Protecting herself while she was setting the bomb was another thing she was worried about. She was a part of a team and that meant not being a burden. If they worried about her, that meant they wouldn't be able to do their own jobs well. Tifa supposed she could carry a gun, since she had no clue on how to use a bladed weapon. But she'd never used a gun before – there wasn't even one in the house. There was a bat behind the bar she had never actually even come close to needing to use and that had been the extent of 'weapons' until her guests had started moving in. On the whole, it was generally about looking like you were going to be too much trouble to bother with. Yes, she ran a bar and yes, she had a defenseless father and two siblings relying on her for protection. And yes – she invited strange people into her house to get drunk on a regular basis. But her regular patrons were very protective of the bar itself and Tifa in particular and the very rare times she'd actually had to resort to violence her training with Master Zangan had come in handy and she'd dropped her opponents with a few well aimed blows to strategic pressure points. It was next to impossible for a guy to be violent when his knees had suddenly stopped working or his arms were hanging limp below the elbows.

Those were close combat attacks however and weren't going to do her any good long distance if they were being chased or attacked. She supposed she'd have to ask Leon for a gun – but she didn't like it.

Sitting on a pew in the empty church Aerith had adopted as her own and grew her flowers in, Tifa mentioned it to her best friend. The children were playing hide and seek inside the ruined church and Aerith was kneeling on the wooden floor near Tifa fussing over her flowers. At Tifa's comment however, Aerith sat back on her heels and started fussing with her bracelets.

"Here" she handed something to Tifa and Tifa took it in her hand automatically. 'It' was three little hard balls that for all the world looked like marbles. Except Tifa knew better.

"Materia?" she asked in shock, shifting the glowing globes of light in the palm of her hand. In such concentrated form, even Tifa could feel the tingle from them in her palms. Holding enough with those three little balls to buy half of Sector Seven – or at least a good portion of it. Aerith nodded with a smile.

"I find them. I can feel them when they're nearby. That's an ice and two fires. The ice isn't very old though. We can put them in the knuckles of your gloves. That way they'll hurt when you hit someone and they'll be right there when you want to use them."

Tifa looked at them, blinking and then looked at her friend.

"Aerith – "

Aerith waved a hand.

"What am I going to do with ice and fire materia? Its not like they help the flowers grow. And I wouldn't sell them because I don't trust anyone that could afford to buy them. So I've just been carrying them around because they sound nice." Aerith's green eyes met Tifa's brown ones and they were serious as her voice softened and she reached out to close Tifa's hand over the globes. "I can't think of anything I'd rather do with them than keep you safe, Teef."

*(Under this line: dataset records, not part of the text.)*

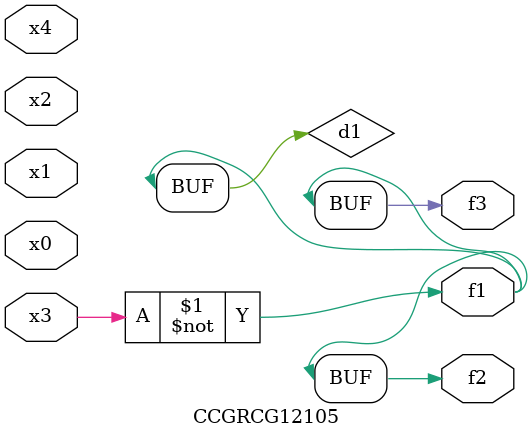
<source format=v>
module CCGRCG12105(
	input x0, x1, x2, x3, x4,
	output f1, f2, f3
);

	wire d1, d2;

	xnor (d1, x3);
	not (d2, x1);
	assign f1 = d1;
	assign f2 = d1;
	assign f3 = d1;
endmodule

</source>
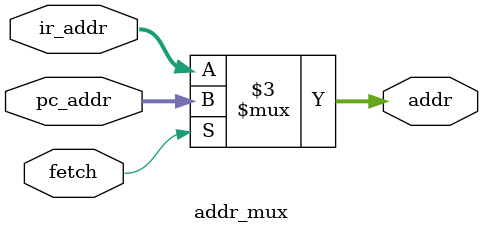
<source format=v>
/*
 * Choose the output, from PC address or data/port address.
 * Read the instruction from ROM on the fore, and output the PC address
 * Read/Write the RAM or port on the later, whose address is given by instruction.
 * The signal fetch is given by clk_gen.
 */
module addr_mux(
    input               fetch,
    input       [12:0]  pc_addr,    // 8K Bytes
    input       [12:0]  ir_addr,    // 8K Bytes
    output reg  [12:0]  addr        // 8K Bytes
);

    always @(*) begin
        if (fetch)
            addr = pc_addr;
        else
            addr = ir_addr;
    end

endmodule 
</source>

Tifa swallowed past the sudden lump in her throat and just managed to nod. Aerith burst into a grin and hugged her tightly. A hug Tifa returned just as fiercely.

"You'll take ours too?"

Tifa wiped at her eyes and turned to see Denzel standing behind the pew. Marlene was standing next to him, holding his hand and looking serious.

"Yours?" she asked and Denzel, the spokesman for a change, nodded.

"Our healing materia. That you keep hidden behind the dresser." Tifa had told them where it was when she'd gotten it so long ago. Just in case. Before Tifa could protest, Marlene spoke up, looking angry.

"Cause they're no good to us if you die and we never needed them anyway. So you should take them and use them if you need to. So you can come back to us."

Perhaps she should have argued but Tifa couldn't. Not with that logic. Instead she just nodded and watched their faces relax into smiles.

"All right" she agreed. "We'll sew those into my gloves too when we get home."

At this rate, Tifa figured she was going to be a walking materia warehouse. But it was more than materia – it was the love of her family and friends that she was really carrying with her. And suddenly going into battle – or a covert bombing run – didn't seem as… alone as it had before.